Simone Biles et son coach à Paris.
Photo Hannah McKay/Reuters

Le texte s’applique à ces Jeux. Non seulement elle est de retour, mais elle ose aussi, plus que les autres gymnastes, montrer après ses exercices si elle est satisfaite ou non. Jeudi dernier, lors de la finale du concours multiple individuel, l’exercice aux barres asymétriques ne s’est pas déroulé comme prévu et cela s’est reflété sur le visage de Biles. Elle emmène les spectateurs parisiens dans les montagnes russes émotionnelles que sont en quelque sorte les quatre exercices d’un événement aussi complet. Elle est heureuse, déçue, concentrée, soulagée ; le spectateur la suit à chaque pas avec fascination. Lorsque Biles passe devant avec sa médaille, les fans américains se penchent sur la balustrade avec leur téléphone portable dans l’espoir d’attirer l’attention. Et ils l’ont compris : personne ne manque Biles, tout le monde est salué ou ridiculisé, même l’homme qui – habillé en aigle – a plus de mal à se lever de sa chaise et ne se suspend pas à temps à la balustrade. Les connaissances sont embrassées.

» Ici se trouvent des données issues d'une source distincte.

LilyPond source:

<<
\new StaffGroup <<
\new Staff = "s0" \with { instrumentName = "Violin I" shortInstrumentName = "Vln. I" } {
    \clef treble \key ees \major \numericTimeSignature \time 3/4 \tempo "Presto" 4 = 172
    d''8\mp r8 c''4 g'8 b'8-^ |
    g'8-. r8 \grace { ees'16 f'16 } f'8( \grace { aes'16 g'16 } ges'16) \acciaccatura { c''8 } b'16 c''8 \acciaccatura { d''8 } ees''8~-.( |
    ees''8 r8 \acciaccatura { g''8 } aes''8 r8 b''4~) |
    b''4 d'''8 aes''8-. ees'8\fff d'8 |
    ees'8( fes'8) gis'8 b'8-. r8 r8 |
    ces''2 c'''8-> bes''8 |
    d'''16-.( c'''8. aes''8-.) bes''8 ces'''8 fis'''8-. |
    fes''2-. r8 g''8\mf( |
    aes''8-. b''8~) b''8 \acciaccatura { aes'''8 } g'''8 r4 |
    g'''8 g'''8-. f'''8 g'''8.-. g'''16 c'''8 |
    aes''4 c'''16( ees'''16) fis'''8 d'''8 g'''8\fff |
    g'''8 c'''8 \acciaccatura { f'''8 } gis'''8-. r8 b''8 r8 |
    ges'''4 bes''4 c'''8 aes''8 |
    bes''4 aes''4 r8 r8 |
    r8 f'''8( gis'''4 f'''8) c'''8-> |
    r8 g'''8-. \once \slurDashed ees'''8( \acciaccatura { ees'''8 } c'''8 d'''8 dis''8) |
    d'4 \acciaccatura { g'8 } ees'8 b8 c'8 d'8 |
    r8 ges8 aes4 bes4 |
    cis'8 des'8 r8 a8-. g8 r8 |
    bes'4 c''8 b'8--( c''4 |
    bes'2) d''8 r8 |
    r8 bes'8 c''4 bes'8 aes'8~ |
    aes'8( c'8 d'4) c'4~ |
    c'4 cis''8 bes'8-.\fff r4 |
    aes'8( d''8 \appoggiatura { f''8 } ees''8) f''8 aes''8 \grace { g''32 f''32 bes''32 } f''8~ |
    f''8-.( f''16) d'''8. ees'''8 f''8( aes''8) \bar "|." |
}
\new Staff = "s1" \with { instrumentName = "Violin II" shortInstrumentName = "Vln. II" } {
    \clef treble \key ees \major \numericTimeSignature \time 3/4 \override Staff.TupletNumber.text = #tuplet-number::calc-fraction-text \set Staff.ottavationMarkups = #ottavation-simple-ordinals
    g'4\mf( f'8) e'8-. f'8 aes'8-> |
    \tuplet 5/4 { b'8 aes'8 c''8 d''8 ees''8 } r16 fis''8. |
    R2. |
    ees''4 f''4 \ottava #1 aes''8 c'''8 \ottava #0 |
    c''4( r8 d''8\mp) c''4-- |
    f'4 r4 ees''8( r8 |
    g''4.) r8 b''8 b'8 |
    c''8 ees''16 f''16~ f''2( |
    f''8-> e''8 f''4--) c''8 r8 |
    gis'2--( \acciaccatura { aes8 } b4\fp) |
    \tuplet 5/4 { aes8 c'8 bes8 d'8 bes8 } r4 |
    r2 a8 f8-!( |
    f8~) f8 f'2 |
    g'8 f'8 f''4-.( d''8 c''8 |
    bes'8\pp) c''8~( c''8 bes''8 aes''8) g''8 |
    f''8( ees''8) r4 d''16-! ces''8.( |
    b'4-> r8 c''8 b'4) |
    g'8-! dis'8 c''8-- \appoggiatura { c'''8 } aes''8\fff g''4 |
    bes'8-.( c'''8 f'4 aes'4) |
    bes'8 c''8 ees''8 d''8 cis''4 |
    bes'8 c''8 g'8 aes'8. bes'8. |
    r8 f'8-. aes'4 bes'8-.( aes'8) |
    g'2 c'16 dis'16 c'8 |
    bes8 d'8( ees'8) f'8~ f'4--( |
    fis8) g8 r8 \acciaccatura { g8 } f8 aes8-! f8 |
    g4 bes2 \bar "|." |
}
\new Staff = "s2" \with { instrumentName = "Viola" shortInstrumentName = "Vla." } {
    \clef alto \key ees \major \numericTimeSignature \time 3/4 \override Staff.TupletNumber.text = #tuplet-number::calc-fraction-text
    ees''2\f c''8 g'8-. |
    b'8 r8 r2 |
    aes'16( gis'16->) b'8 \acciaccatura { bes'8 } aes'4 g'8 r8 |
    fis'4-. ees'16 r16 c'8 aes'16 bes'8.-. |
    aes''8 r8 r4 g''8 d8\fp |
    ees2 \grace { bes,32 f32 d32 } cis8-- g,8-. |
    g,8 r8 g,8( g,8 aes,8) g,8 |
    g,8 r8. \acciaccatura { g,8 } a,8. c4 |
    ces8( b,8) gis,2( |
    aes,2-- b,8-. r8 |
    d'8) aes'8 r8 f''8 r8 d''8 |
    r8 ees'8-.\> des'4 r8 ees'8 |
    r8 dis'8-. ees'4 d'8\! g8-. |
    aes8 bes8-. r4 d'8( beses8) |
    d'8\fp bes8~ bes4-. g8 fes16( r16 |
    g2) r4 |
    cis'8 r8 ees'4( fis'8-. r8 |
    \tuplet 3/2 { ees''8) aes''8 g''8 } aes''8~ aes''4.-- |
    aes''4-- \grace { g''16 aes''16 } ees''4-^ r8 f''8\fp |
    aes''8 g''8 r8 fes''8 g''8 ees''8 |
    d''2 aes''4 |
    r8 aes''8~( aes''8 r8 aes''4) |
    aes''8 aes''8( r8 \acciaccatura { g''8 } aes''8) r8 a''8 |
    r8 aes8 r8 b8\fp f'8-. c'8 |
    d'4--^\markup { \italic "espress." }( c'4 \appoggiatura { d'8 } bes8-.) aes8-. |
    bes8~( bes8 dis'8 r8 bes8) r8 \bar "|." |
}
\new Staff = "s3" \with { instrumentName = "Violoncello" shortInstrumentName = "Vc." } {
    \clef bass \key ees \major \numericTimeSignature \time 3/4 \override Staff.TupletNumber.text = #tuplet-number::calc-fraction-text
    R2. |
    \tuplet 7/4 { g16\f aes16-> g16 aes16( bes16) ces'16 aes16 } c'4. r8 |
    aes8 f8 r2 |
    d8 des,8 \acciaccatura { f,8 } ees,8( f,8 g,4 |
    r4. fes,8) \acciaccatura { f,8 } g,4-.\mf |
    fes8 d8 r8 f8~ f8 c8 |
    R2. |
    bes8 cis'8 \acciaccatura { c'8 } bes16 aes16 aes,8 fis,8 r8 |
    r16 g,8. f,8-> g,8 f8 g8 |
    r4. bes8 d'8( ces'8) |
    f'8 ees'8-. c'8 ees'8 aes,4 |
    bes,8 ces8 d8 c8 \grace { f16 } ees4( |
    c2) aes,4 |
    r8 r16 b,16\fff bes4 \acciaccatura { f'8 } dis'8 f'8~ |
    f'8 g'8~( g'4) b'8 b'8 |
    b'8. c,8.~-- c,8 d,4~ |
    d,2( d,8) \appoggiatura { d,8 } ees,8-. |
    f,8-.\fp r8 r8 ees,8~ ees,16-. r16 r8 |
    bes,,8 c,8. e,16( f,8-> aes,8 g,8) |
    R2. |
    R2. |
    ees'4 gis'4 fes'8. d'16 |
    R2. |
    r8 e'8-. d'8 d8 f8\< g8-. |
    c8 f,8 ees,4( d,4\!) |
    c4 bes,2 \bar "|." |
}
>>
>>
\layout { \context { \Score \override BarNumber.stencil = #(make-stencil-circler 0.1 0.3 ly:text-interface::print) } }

Après sa deuxième médaille d’or au concours général olympique, elle montre un collier autour de son cou. Une chèvre argentée : « chèvre », qui signifie « le plus grand de tous les temps ». « Cela me rappelle que je peux le faire », explique-t-elle en conférence de presse.

Samedi après-midi, lors de la finale du saut de cheval, le public de Bercy Arena constate à nouveau qu’elle en est capable : la dixième médaille olympique est remportée, sa septième médaille d’or. Biles est sorti de la vallée et a remporté trois médailles d’or en quelques jours. Encore deux finales à disputer.